Sometimes I actually feel really bad because I know that I am not what my boyfriend is "attracted" to physically, at all. (But he still finds me extremely attractive, don't get me wrong. I'm just not at all his ideal woman...) I always wonder what would happen if he met someone with a similar personality as me, but looked more like what he is attracted to... I just really fear that he'll leave me for someone else I've of these days...
My mom wants me to try and pretend to be happy when she gets here.... I don't know if I can... but I have to, I guess. Mom even told me to "disregard my feelings." I don't know if I can....
I feel like complete crap. I'm having a major episode right now, yet am clueless as to how to ask for help. Tomorrow, my mother's boyfriend's mom comes back and that has taken its toll on me. Another thing that has me shaken is how I feel like I am going to lose my boyfriend. I just... I feel like one day I'm just going to do something or say something, or that he will wake up one day and just not love me any more, or find someone else...
I hate when I'm angry and decide to try to make someone else smile by telling them a nerdy joke, but then they over think it and point out what is wrong with the joke and won't let it go and now I feel really stupid and even worse because I told a bad joke that was "impossible."

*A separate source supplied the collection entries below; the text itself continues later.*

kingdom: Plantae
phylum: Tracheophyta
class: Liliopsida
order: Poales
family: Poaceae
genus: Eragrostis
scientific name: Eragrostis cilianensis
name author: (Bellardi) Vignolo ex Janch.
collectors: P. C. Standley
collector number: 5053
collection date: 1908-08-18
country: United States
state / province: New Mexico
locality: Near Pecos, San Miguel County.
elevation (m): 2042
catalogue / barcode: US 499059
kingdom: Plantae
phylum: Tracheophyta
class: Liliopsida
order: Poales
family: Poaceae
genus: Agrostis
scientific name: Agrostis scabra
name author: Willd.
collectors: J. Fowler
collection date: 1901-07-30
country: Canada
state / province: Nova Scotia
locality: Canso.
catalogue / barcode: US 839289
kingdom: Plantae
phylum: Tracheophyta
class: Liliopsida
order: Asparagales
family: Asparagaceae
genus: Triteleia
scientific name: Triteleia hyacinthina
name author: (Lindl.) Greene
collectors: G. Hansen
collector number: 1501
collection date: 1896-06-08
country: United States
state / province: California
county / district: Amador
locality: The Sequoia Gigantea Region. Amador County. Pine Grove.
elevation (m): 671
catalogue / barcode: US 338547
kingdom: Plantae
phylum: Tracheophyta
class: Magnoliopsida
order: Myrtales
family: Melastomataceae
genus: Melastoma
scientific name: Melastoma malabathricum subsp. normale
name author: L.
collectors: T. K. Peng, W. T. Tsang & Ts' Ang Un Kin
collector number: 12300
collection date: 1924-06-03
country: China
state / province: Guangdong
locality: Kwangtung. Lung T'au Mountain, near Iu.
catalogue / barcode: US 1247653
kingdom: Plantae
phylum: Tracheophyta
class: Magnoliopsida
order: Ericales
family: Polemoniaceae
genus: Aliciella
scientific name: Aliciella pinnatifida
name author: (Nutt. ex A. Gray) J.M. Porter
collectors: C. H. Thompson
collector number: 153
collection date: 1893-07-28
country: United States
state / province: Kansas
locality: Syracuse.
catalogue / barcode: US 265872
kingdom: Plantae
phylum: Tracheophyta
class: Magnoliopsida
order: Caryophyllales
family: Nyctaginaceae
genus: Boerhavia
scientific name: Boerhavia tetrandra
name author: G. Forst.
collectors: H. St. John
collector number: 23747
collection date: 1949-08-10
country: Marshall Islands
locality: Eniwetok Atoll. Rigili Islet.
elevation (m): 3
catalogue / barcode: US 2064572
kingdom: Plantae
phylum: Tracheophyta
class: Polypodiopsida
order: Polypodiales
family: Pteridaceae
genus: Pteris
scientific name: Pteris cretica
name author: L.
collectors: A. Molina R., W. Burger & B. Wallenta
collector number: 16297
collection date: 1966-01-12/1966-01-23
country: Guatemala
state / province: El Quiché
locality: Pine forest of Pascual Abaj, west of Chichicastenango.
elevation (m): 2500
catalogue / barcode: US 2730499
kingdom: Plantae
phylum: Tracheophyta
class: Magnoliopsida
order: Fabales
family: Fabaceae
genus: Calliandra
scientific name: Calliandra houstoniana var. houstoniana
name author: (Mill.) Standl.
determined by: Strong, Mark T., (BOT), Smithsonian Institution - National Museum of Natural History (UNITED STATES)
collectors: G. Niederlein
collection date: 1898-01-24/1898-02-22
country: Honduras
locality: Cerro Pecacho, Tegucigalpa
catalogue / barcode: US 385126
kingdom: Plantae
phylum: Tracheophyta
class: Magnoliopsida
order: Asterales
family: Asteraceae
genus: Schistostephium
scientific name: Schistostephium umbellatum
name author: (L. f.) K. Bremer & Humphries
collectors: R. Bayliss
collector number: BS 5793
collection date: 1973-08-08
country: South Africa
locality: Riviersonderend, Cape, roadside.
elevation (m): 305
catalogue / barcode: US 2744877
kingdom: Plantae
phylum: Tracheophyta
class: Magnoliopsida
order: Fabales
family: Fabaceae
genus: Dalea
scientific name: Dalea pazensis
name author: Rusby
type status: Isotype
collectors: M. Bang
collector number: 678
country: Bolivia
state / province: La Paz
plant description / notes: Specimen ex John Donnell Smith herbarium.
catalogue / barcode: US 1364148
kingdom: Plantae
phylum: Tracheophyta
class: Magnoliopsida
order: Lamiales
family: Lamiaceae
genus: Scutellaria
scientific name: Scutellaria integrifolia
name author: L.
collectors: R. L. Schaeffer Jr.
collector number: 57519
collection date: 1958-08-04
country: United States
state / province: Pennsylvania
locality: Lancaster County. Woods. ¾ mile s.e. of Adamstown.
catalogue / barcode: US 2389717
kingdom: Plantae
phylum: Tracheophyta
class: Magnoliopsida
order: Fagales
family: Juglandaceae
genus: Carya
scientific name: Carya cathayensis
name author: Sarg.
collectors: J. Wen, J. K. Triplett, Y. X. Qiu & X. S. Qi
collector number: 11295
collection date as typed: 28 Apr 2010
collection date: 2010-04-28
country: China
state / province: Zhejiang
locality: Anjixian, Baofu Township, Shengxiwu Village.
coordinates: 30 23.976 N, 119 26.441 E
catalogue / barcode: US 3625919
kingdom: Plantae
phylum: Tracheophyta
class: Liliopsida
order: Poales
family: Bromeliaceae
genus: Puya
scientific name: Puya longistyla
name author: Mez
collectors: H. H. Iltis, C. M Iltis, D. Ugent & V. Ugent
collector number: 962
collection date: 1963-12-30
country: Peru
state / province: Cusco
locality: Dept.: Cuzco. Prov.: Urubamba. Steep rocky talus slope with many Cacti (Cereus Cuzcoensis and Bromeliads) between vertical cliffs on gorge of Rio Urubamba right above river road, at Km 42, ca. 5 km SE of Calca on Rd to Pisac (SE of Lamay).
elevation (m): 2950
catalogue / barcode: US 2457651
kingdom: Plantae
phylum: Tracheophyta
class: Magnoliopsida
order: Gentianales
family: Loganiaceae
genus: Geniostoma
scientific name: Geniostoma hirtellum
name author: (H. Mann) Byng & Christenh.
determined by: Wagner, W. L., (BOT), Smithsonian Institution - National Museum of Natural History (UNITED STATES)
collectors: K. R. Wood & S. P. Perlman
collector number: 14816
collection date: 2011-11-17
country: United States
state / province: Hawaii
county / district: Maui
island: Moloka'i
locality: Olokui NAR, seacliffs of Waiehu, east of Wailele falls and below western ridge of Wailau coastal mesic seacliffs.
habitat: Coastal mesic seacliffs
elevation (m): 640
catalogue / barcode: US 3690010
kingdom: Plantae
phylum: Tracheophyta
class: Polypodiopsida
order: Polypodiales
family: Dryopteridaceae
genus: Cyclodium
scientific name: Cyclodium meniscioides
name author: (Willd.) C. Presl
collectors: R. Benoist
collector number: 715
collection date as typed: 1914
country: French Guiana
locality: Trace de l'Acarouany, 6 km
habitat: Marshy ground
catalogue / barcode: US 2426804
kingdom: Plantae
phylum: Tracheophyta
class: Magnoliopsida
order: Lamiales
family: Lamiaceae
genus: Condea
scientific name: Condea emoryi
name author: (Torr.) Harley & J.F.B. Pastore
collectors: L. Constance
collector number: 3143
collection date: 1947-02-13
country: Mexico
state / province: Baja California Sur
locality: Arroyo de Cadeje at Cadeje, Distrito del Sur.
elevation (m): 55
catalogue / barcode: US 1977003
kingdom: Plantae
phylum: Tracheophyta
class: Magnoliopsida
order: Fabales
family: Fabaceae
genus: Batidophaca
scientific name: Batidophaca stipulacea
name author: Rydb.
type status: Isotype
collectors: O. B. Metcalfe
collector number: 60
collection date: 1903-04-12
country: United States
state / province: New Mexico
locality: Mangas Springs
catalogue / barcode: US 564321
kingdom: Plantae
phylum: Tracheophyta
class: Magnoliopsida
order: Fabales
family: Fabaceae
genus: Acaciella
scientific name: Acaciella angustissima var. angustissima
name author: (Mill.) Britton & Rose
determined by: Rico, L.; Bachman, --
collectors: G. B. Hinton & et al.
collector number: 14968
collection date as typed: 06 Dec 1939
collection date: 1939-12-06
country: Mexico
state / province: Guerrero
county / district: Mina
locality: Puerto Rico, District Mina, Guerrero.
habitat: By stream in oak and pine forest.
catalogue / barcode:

I get really angry at myself
when my fucking head doesn't let me have the morning.
Like, seriously? I haven't been up more than thirty minutes and I already feel like worthless crap.
It makes me so mad that I want to punch myself.
Why can't I have JUST THE MORNING?
Like, I realize that a whole day of happiness seems like a lot to ask for, but I should be able to have my morning.
My heart hurts because you are such an amazing, wonderful person and you are so nice to be around and you make my life a lot better just by being there. I wish that I could show you how much you mean to me. I wish I could lead you to sing again. You say that everyone left you. I won’t. I never will. I want to make you feel happy again. I know that I will never be the same as the girl who broke your heart, and I don’t want to be, I just want to be the person who lessens the pain.